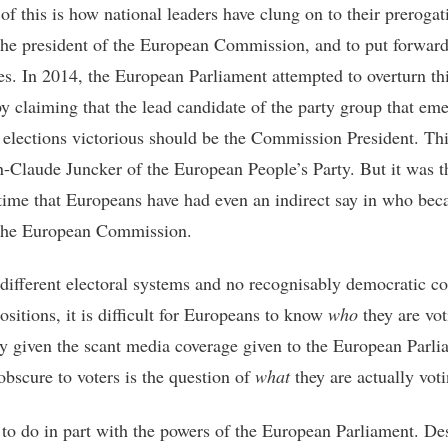
of this is how national leaders have clung on to their prerogat
the president of the European Commission, and to put forwar
es. In 2014, the European Parliament attempted to overturn th
y claiming that the lead candidate of the party group that em
 elections victorious should be the Commission President. Th
n-Claude Juncker of the European People’s Party. But it was th
 time that Europeans have had even an indirect say in who be
the European Commission.
different electoral systems and no recognisably democratic co
ositions, it is difficult for Europeans to know
who
they are vot
ly given the scant media coverage given to the European Parli
obscure to voters is the question of
what
they are actually voti
 to do in part with the powers of the European Parliament. De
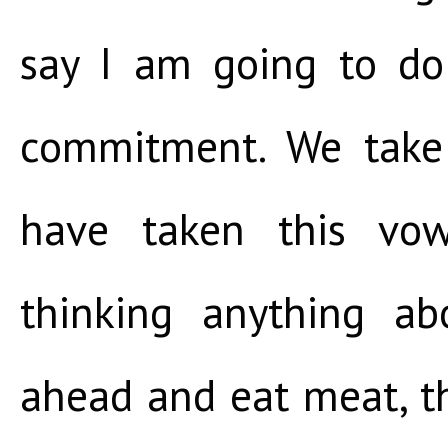
say I am going to do
commitment. We take
have taken this vow
thinking anything ab
ahead and eat meat, th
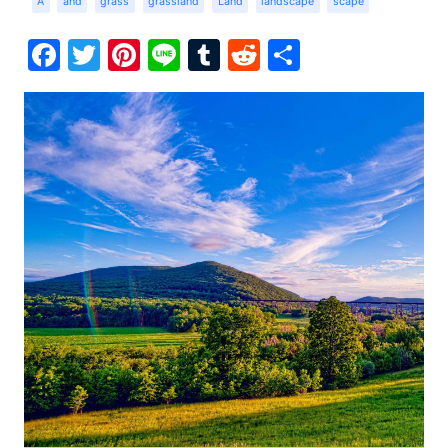
A
and
grass
grassland
Land
landscape
scape
Facebook
Twitter
Pinterest
Line
Tumblr
Reddit
Share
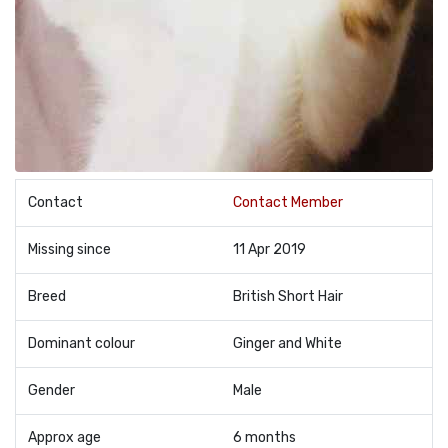
Contact
Contact Member
Missing since
11 Apr 2019
Breed
British Short Hair
Dominant colour
Ginger and White
Gender
Male
Approx age
6 months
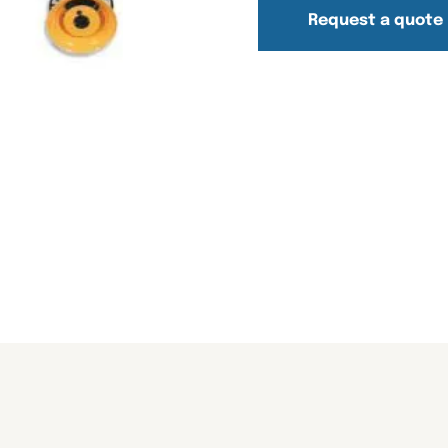
Request a quote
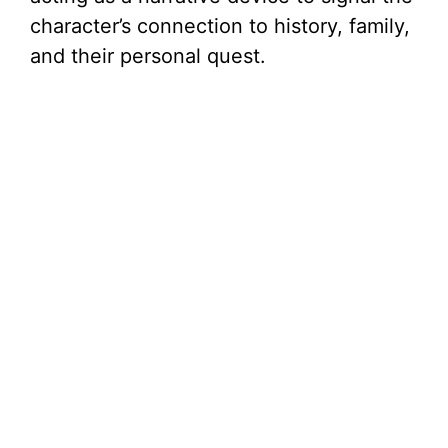
character’s connection to history, family,
and their personal quest.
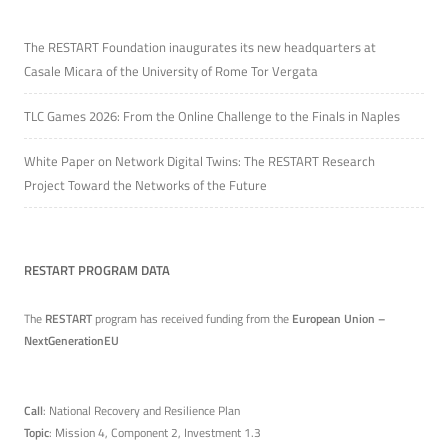
The RESTART Foundation inaugurates its new headquarters at
Casale Micara of the University of Rome Tor Vergata
TLC Games 2026: From the Online Challenge to the Finals in Naples
White Paper on Network Digital Twins: The RESTART Research
Project Toward the Networks of the Future
RESTART PROGRAM DATA
The
RESTART
program has received funding from the
European Union –
NextGenerationEU
Call
: National Recovery and Resilience Plan
Topic
: Mission 4, Component 2, Investment 1.3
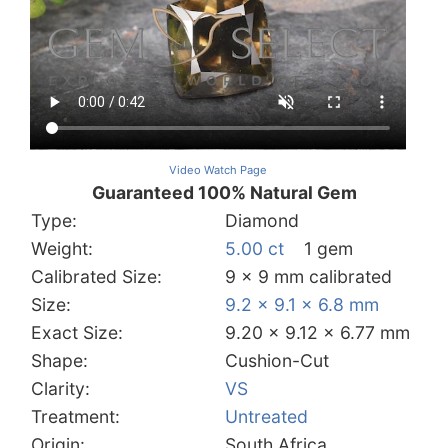
Video Watch Page
Guaranteed 100% Natural Gem
Type:
Diamond
Weight:
5.00 ct
1 gem
Calibrated Size:
9 x 9 mm calibrated
Size:
9.2 x 9.1 x 6.8 mm
Exact Size:
9.20 x 9.12 x 6.77 mm
Shape:
Cushion-Cut
Clarity:
VS
Treatment:
Untreated
Origin:
South Africa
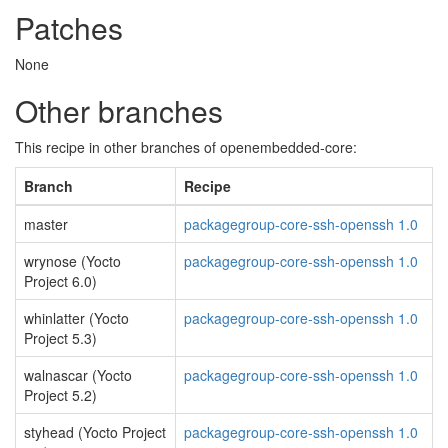
Patches
None
Other branches
This recipe in other branches of openembedded-core:
Branch
Recipe
master
packagegroup-core-ssh-openssh 1.0
wrynose (Yocto
packagegroup-core-ssh-openssh 1.0
Project 6.0)
whinlatter (Yocto
packagegroup-core-ssh-openssh 1.0
Project 5.3)
walnascar (Yocto
packagegroup-core-ssh-openssh 1.0
Project 5.2)
styhead (Yocto Project
packagegroup-core-ssh-openssh 1.0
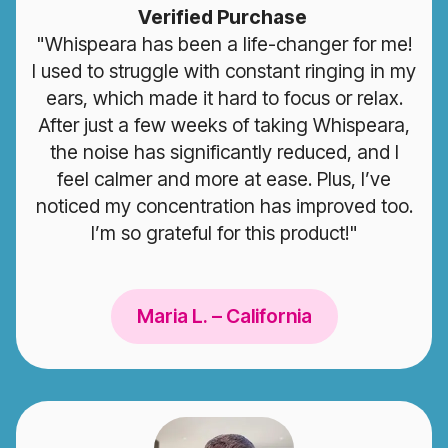
Verified Purchase
"Whispeara has been a life-changer for me!
I used to struggle with constant ringing in my
ears, which made it hard to focus or relax.
After just a few weeks of taking Whispeara,
the noise has significantly reduced, and I
feel calmer and more at ease. Plus, I’ve
noticed my concentration has improved too.
I’m so grateful for this product!"
Maria L. – California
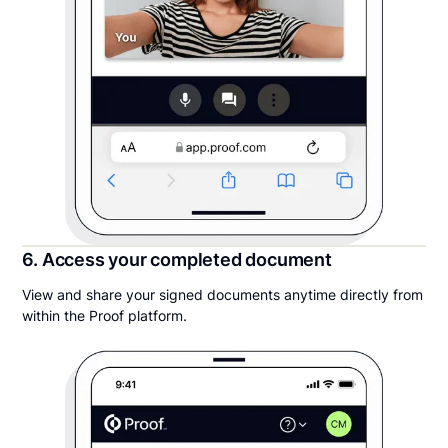
6. Access your completed document
View and share your signed documents anytime directly from
within the Proof platform.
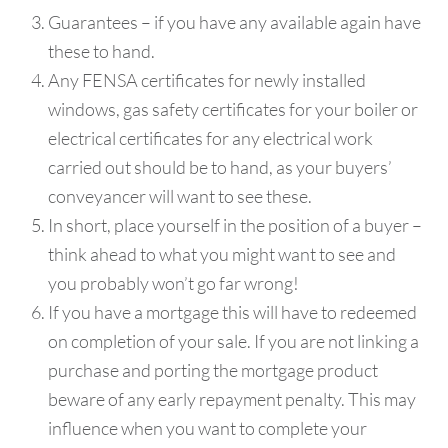
Guarantees – if you have any available again have
these to hand.
Any FENSA certificates for newly installed
windows, gas safety certificates for your boiler or
electrical certificates for any electrical work
carried out should be to hand, as your buyers’
conveyancer will want to see these.
In short, place yourself in the position of a buyer –
think ahead to what you might want to see and
you probably won’t go far wrong!
If you have a mortgage this will have to redeemed
on completion of your sale. If you are not linking a
purchase and porting the mortgage product
beware of any early repayment penalty. This may
influence when you want to complete your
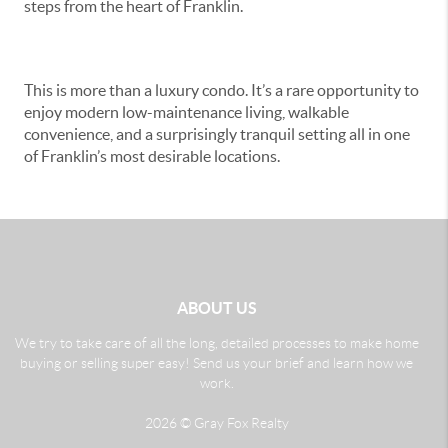
steps from the heart of Franklin.
This is more than a luxury condo. It’s a rare opportunity to
enjoy modern low-maintenance living, walkable
convenience, and a surprisingly tranquil setting all in one
of Franklin’s most desirable locations.
ABOUT US
We try to take care of all the long, detailed processes to make home
buying or selling super easy! Send us your brief and learn how we
work.
2026
© Gray Fox Realty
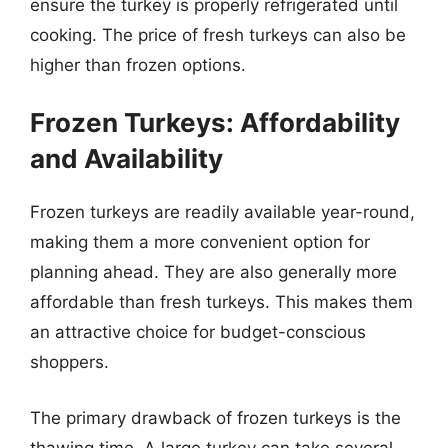
ensure the turkey is properly refrigerated until
cooking. The price of fresh turkeys can also be
higher than frozen options.
Frozen Turkeys: Affordability
and Availability
Frozen turkeys are readily available year-round,
making them a more convenient option for
planning ahead. They are also generally more
affordable than fresh turkeys. This makes them
an attractive choice for budget-conscious
shoppers.
The primary drawback of frozen turkeys is the
thawing time. A large turkey can take several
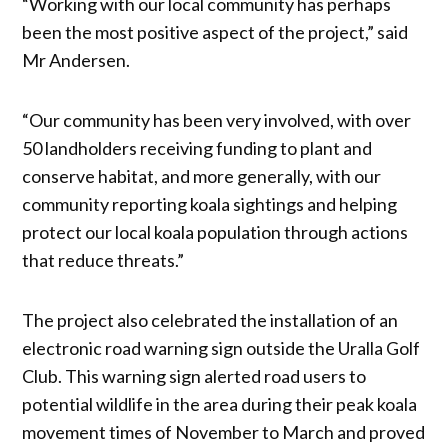
“Working with our local community has perhaps
been the most positive aspect of the project,” said
Mr Andersen.
“Our community has been very involved, with over
50 landholders receiving funding to plant and
conserve habitat, and more generally, with our
community reporting koala sightings and helping
protect our local koala population through actions
that reduce threats.”
The project also celebrated the installation of an
electronic road warning sign outside the Uralla Golf
Club. This warning sign alerted road users to
potential wildlife in the area during their peak koala
movement times of November to March and proved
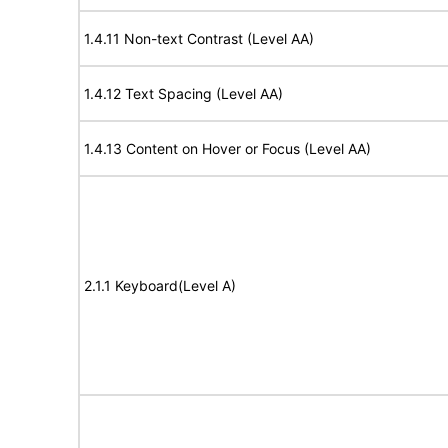
1.4.11 Non-text Contrast (Level AA)
1.4.12 Text Spacing (Level AA)
1.4.13 Content on Hover or Focus (Level AA)
2.1.1 Keyboard(Level A)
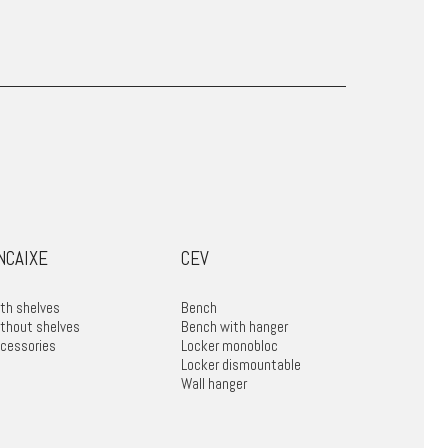
NCAIXE
CEV
th shelves
Bench
thout shelves
Bench with hanger
cessories
Locker monobloc
Locker dismountable
Wall hanger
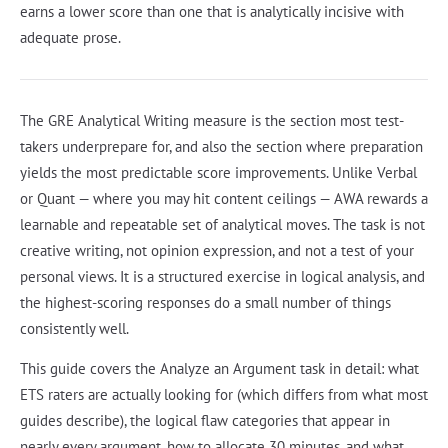
earns a lower score than one that is analytically incisive with
adequate prose.
The GRE Analytical Writing measure is the section most test-
takers underprepare for, and also the section where preparation
yields the most predictable score improvements. Unlike Verbal
or Quant — where you may hit content ceilings — AWA rewards a
learnable and repeatable set of analytical moves. The task is not
creative writing, not opinion expression, and not a test of your
personal views. It is a structured exercise in logical analysis, and
the highest-scoring responses do a small number of things
consistently well.
This guide covers the Analyze an Argument task in detail: what
ETS raters are actually looking for (which differs from what most
guides describe), the logical flaw categories that appear in
nearly every argument, how to allocate 30 minutes, and what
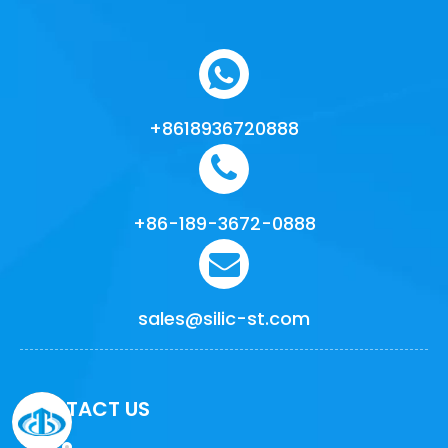
+8618936720888
+86-189-3672-0888
sales@silic-st.com
CONTACT US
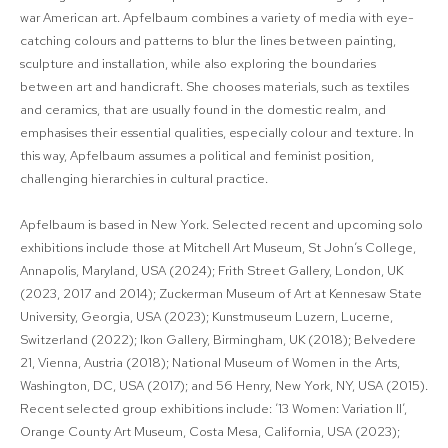
war American art. Apfelbaum combines a variety of media with eye-
catching colours and patterns to blur the lines between painting,
sculpture and installation, while also exploring the boundaries
between art and handicraft. She chooses materials, such as textiles
and ceramics, that are usually found in the domestic realm, and
emphasises their essential qualities, especially colour and texture. In
this way, Apfelbaum assumes a political and feminist position,
challenging hierarchies in cultural practice.
Apfelbaum is based in New York. Selected recent and upcoming solo
exhibitions include those at Mitchell Art Museum, St John’s College,
Annapolis, Maryland, USA (2024); Frith Street Gallery, London, UK
(2023, 2017 and 2014); Zuckerman Museum of Art at Kennesaw State
University, Georgia, USA (2023); Kunstmuseum Luzern, Lucerne,
Switzerland (2022); Ikon Gallery, Birmingham, UK (2018); Belvedere
21, Vienna, Austria (2018); National Museum of Women in the Arts,
Washington, DC, USA (2017); and 56 Henry, New York, NY, USA (2015).
Recent selected group exhibitions include: ’13 Women: Variation II’,
Orange County Art Museum, Costa Mesa, California, USA (2023);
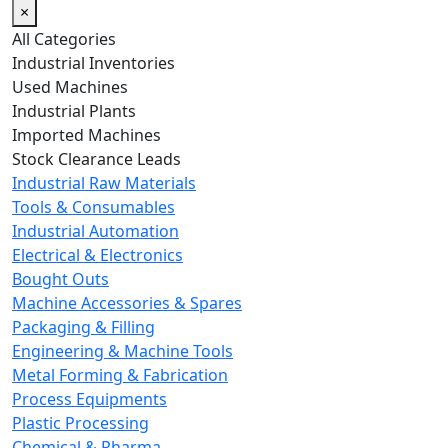
×
All Categories
Industrial Inventories
Used Machines
Industrial Plants
Imported Machines
Stock Clearance Leads
Industrial Raw Materials
Tools & Consumables
Industrial Automation
Electrical & Electronics
Bought Outs
Machine Accessories & Spares
Packaging & Filling
Engineering & Machine Tools
Metal Forming & Fabrication
Process Equipments
Plastic Processing
Chemical & Pharma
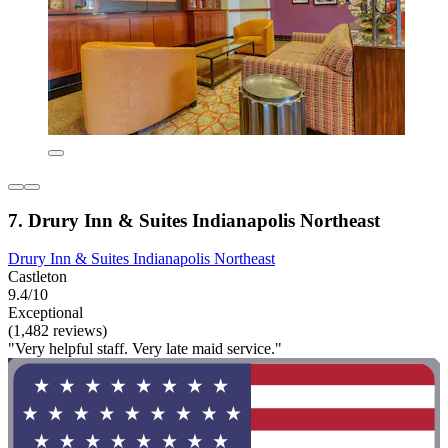
7. Drury Inn & Suites Indianapolis Northeast
Drury Inn & Suites Indianapolis Northeast
Castleton
9.4/10
Exceptional
(1,482 reviews)
"Very helpful staff. Very late maid service."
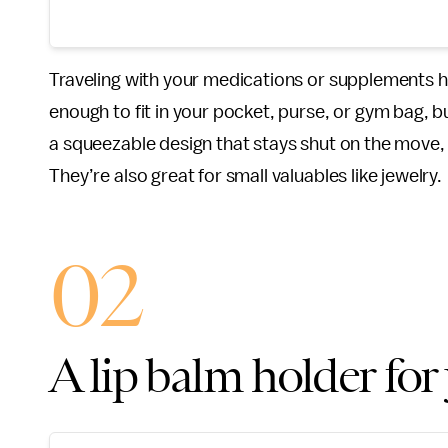
Traveling with your medications or supplements 
enough to fit in your pocket, purse, or gym bag, bu
a squeezable design that stays shut on the move,
They’re also great for small valuables like jewelry.
02
A lip balm holder for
# # #
In the entries, some lines may contain the word "Industrial". Give how many do, as a number by itself.

4